Do you ever feel isolated due to chronic illness? You never know how you’re going to feel from day to day, therefore it’s hard to make plans ahead of time. Others may not understand. When energy levels and pain are too much to socialize, it makes it hard to stay connected. You may not be able to work outside the home which causes even more isolation. Things like Facebook can even make us envious of friends and family who get to do things on a regular basis. There are things you can do to make it easier to connect even if your energy level is limited and you’re in pain.
Pets can help you not feel so isolated.
My dog Toby has been a godsend. He is a nine year old toy poodle. He also makes more work for me by ripping paper and chewing on shoes! I guess he isn’t done with the puppy stage! He had to have his eye removed a few months ago and we supported one another while he healed. I call him my one eyed wonder. Research says that petting an animal can lower blood pressure and release a relaxation hormone. They also give you a sense of belonging and meaning.

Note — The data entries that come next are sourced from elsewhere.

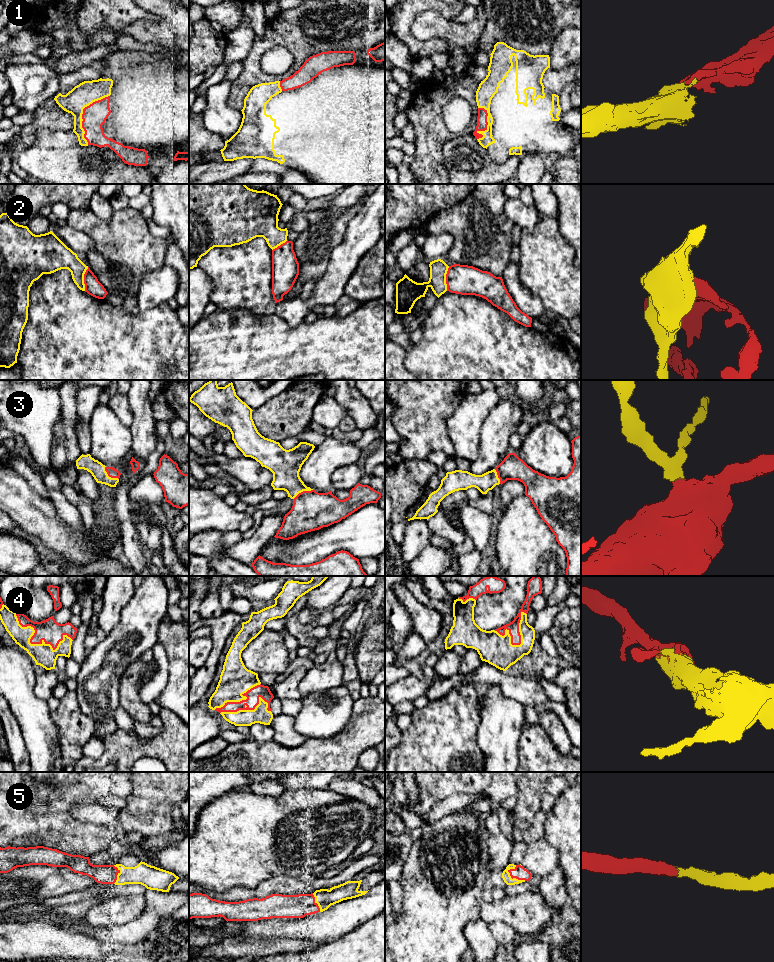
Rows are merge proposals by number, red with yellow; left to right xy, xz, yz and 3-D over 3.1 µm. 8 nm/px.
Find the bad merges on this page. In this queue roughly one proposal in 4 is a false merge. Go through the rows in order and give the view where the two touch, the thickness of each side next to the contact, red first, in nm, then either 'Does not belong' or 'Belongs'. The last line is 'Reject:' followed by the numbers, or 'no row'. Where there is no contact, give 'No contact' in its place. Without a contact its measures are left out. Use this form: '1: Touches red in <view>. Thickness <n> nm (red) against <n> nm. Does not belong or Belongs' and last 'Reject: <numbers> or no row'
1: Touches red in xy. Thickness 190 nm (red) against 190 nm. Belongs
2: Touches red in yz. Thickness 240 nm (red) against 140 nm. Does not belong
3: Touches red in xy. Thickness 80 nm (red) against 120 nm. Belongs
4: Touches red in xy. Thickness 180 nm (red) against 180 nm. Belongs
5: Touches red in yz. Thickness 110 nm (red) against 70 nm. Belongs
Reject: 2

Connect with others earlier in the day.
Do you find it hard to participate in activities that are in the evening? Sometimes it’s easier for others to get together in the then. Many of us with chronic illness are wiped out by this time or have to tend to family. Why not suggest to some of your friends who are home during the day to get together for breakfast or maybe they can stop by for coffee. I know my small group meets in the evening and lately I’ve been too tired and spent to go. I’ve really miss that connection. It was much easier for me when they met in the morning. You could also have a friend come over with popcorn and a movie. Who says movies have to be watched at night? (Unless you do better in the evening of course.)
Try a support group.
Certain cities many times have different support groups. Make sure it’s a good fit. I know some I’ve been to have left me more depressed than when I came! I have also found good ones too. Check your local paper. Many of them are held in churches or hospitals. If there isn’t one in your neighborhood why not start one? If that seems overwhelming maybe you can co-lead it so the burden doesn’t only fall on you. One support group you may be able to start in your church is Hopekeepers. Lisa Copen from Rest Ministries gives you instructions on how to get one started. You can also join the online Facebook group.

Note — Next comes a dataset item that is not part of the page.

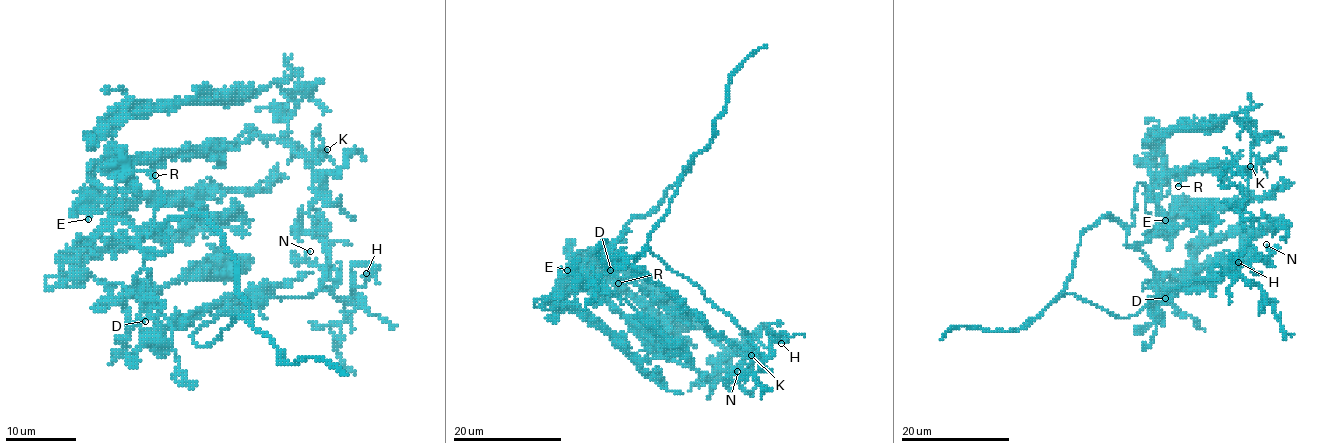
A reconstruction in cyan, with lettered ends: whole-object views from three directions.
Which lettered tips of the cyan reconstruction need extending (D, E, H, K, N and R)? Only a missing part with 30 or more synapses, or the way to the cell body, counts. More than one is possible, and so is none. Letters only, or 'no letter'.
D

Connect with others online.
There are many blogs these days about living with a chronic illness. You can google the topic to find them. There are also Facebook groups for different topics. Put in the search engine on Facebook “chronic illness” and see if you can find a good fit. Some are more active than others. Forums are another good way to find support.
Be clear with your family and friends on what your needs are.
It is easy for us to want family members and friends to read our minds. We can get frustrated when they don’t. This isn’t fair to them though. Many people want to help out or spend time with us but aren’t sure how. Ask them if they’re in a position to help or spend time doing something within our limitations. If they can’t accept their answer. It probably isn’t a reflection of you. They may be able to do it next time. I know it’s hard to ask people for their time, but many people genuinely want to help. Maybe next time you’ll be able to do something for them. See my post on How to Ask Friends for Support.
Seek out a counselor.
Last but not least look for a counselor. Many of them are good at helping you brainstorm on ways to improve your life. They can also help you look at things from a different point of view. I know mine help me think of ways as to not be so overwhelmed when I’m in a flare. We brainstormed practical things I could do that would be helpful. I wrote them down in a notebook and now it is my go to when I’m having a difficult day. Start by asking your pastor for some contacts or look them up online.
I hope these things have inspired you to think of ways to connect with others in and out of the house. How do you like to connect with others?